By LISA BICKNELL
CV&T News Editor
Many locals have never forgotten the speed painting demonstrations performed by local artist John Hatfield in a couple of Estill’s Got Talent competitions a few years ago.
As John quickly applied paint to a canvas, a recording of John Lennon’s “Imagine” played in the background.
It was not apparent what he was painting until the song came to an end, and he flipped the canvas to reveal the face of Lennon to the crowd.
John later won a talent show with a speed painting done to Michael Jackson’s “Face in the Mirror.”
He first began to show promise as an artist when he was just a boy.
John took lessons from Russell and Delores McClanahan beginning when he was about eleven.

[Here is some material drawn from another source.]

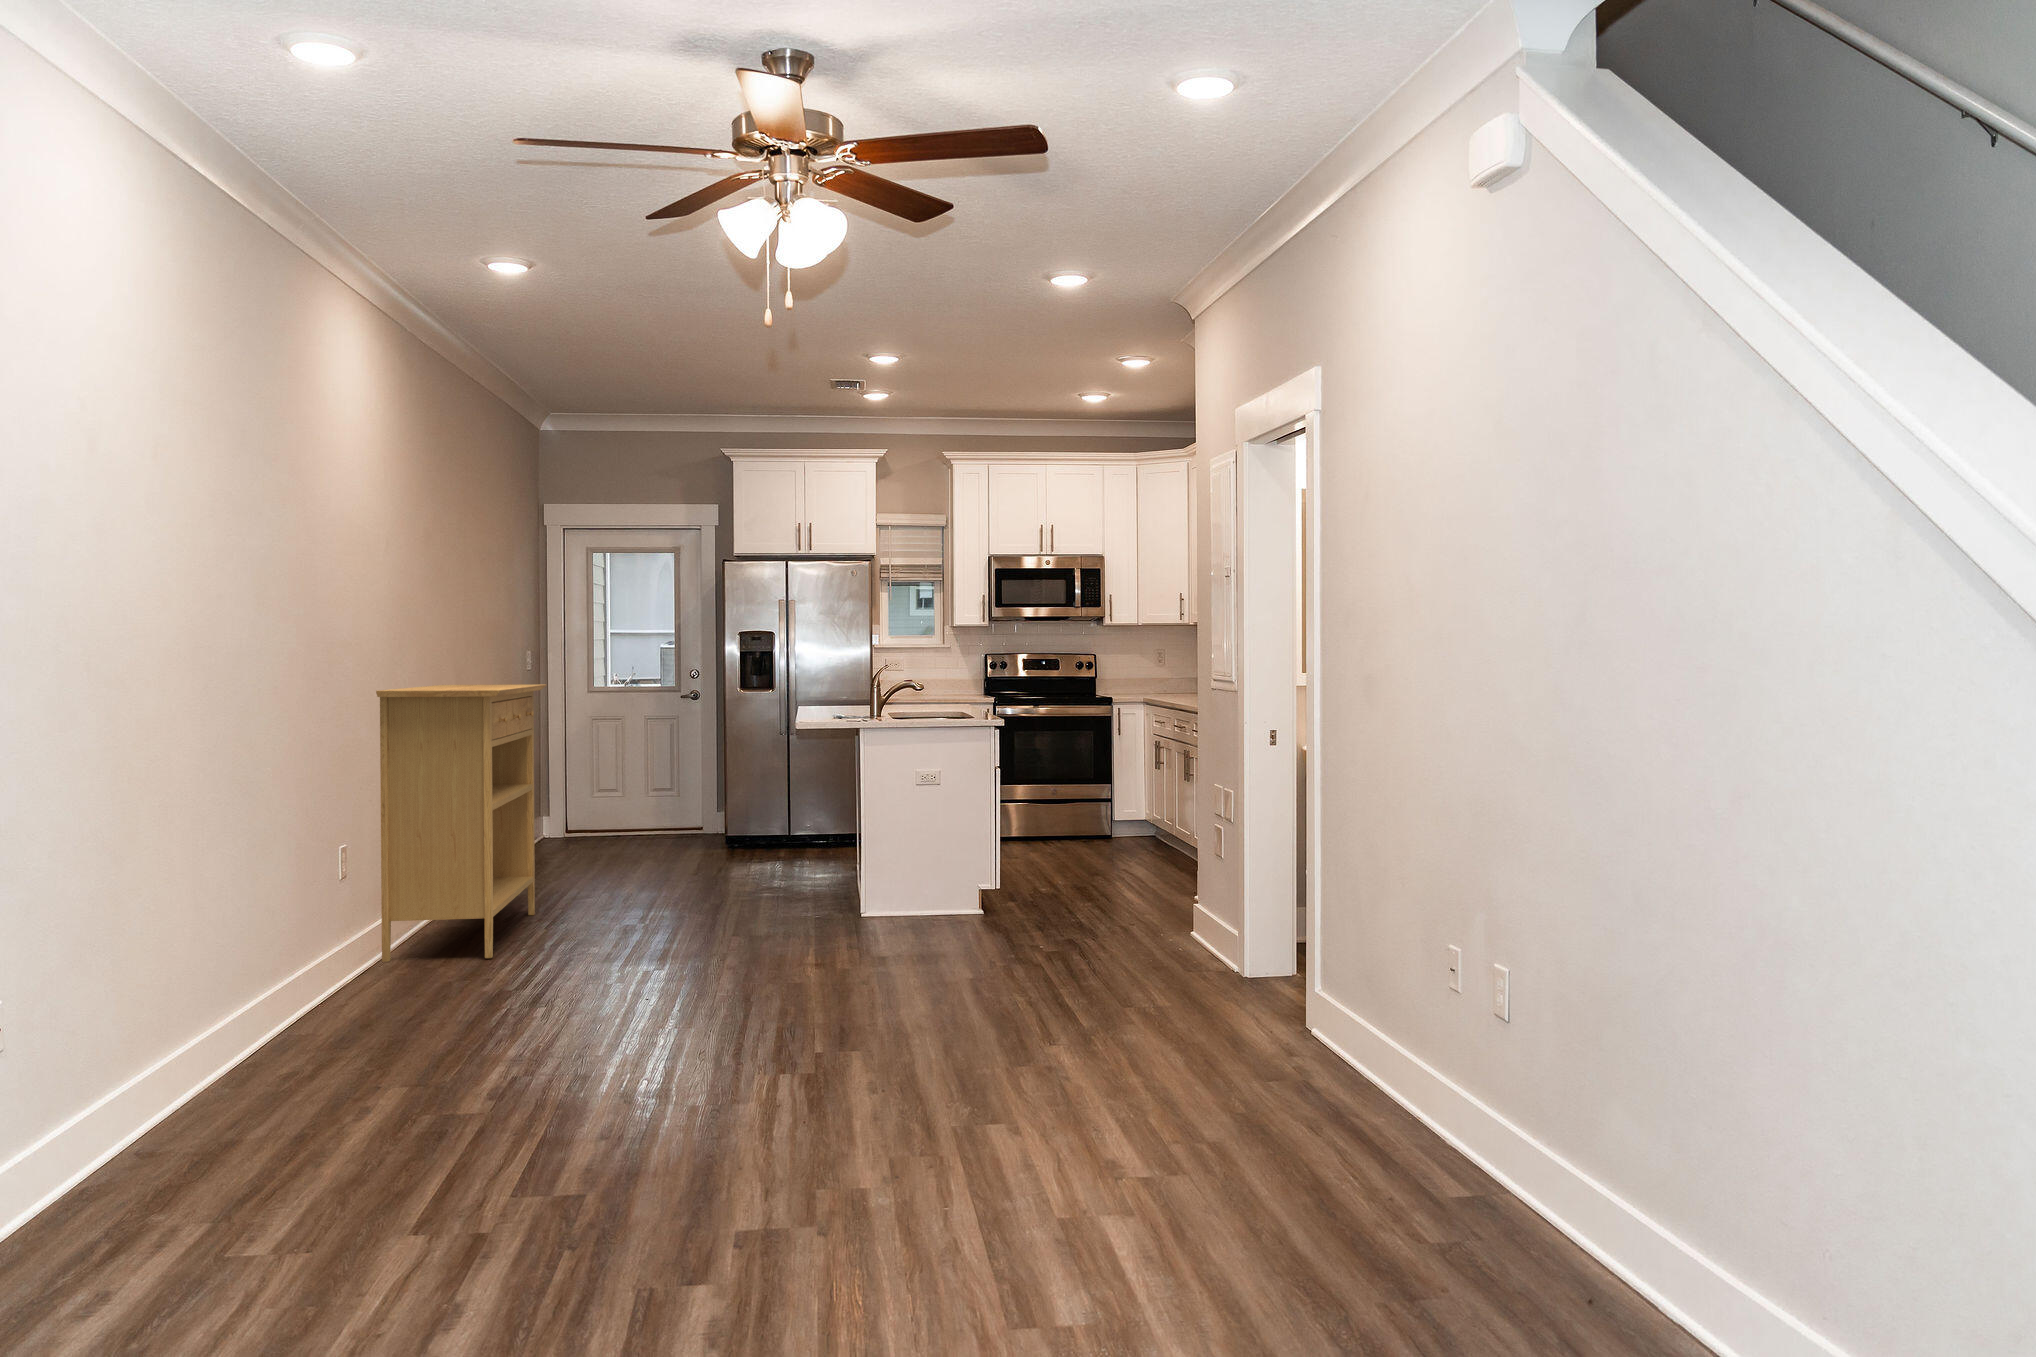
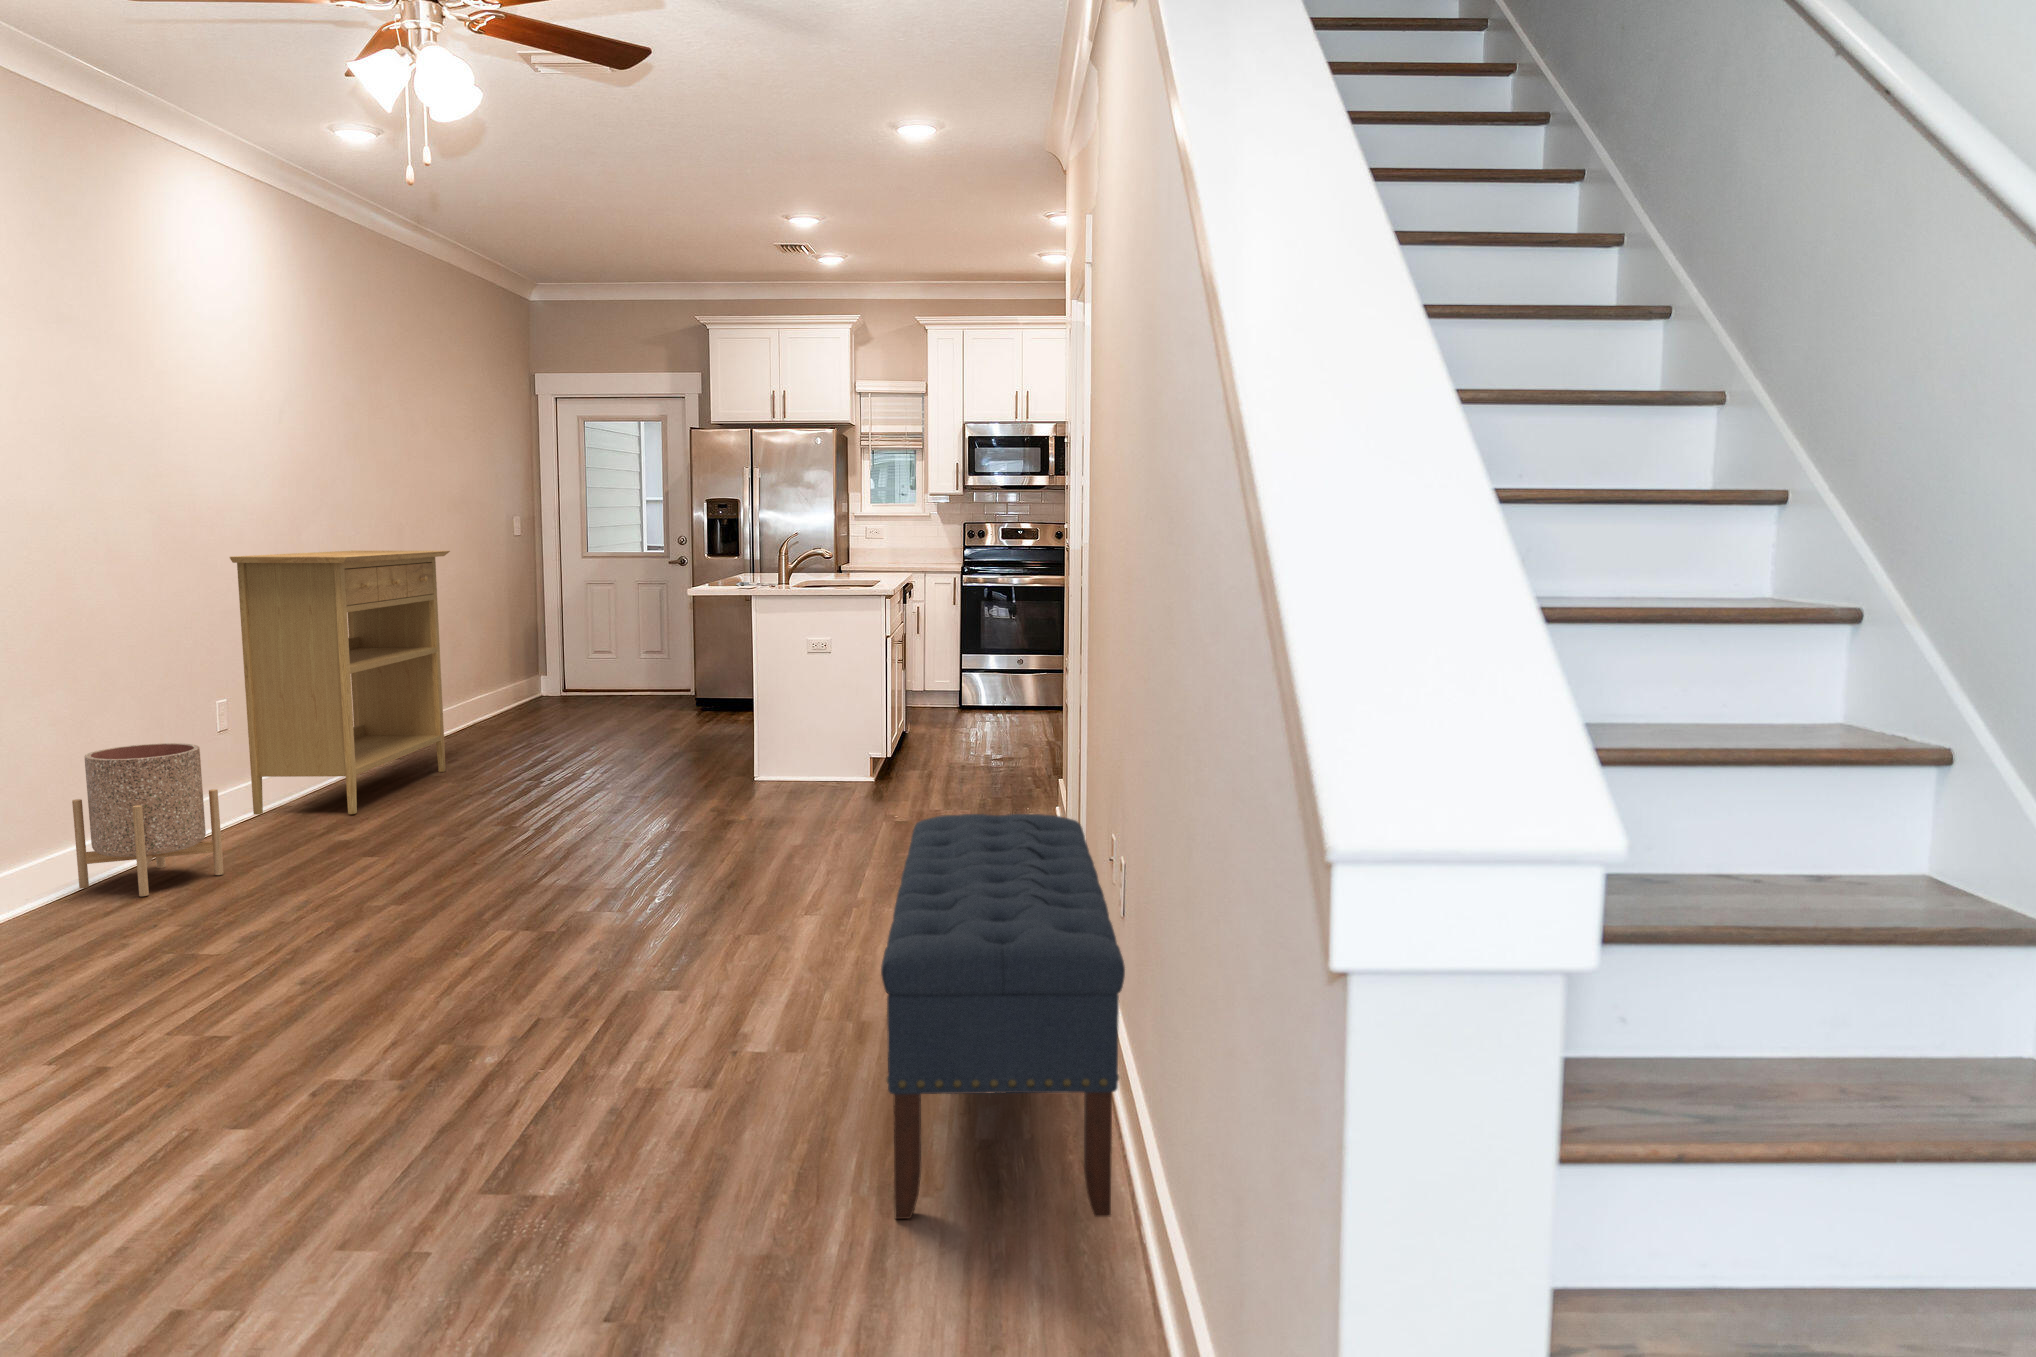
planter: none [284,883,424,1043] -> present [72,743,223,896]
bench: none [1245,919,1620,1277] -> present [881,814,1125,1219]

“I always liked to draw when I was little,” he said.
In a few weeks, John was painting with adults, as the McClanahans saw the need to place him in a more advanced class.
During high school, John was accepted into the Governor’s School for the Arts in 1996. He later studied art at the University of Louisville and Eastern Kentucky University, where he learned to work in many mediums. His preferred ones became oils and watercolors, although they are not the only ones he’s tried.
John sculpted the model for the train sculptures that were painted by various groups, organizations and individuals and are displayed at the Mountain Mushroom Festival each year.
Working with metal sculpture gave him one of the scares of his life. John became temporarily blinded when using a welder, because he wasn’t wearing the correct kind of eye protection.
Wondering if he would ever see again was “the scariest thing for an artist,” he said. After a few weeks, his eyes healed and he could see again.
John also painted the mural on the wall facing the Irvine bridge in 2008 during Irvine’s Bicenntennial Year.
He has won awards from the Lexington Art League and the Morehead Arts Guild.
His artwork has been purchased by people who live as far away as Las Vegas and Canada.
John has also taught art lessons locally and hopes to do that again soon.
He will be in the Featured Artist’s Corner at the Estill Arts Council booth on Saturday, April 25, from 2 to 4 p.m.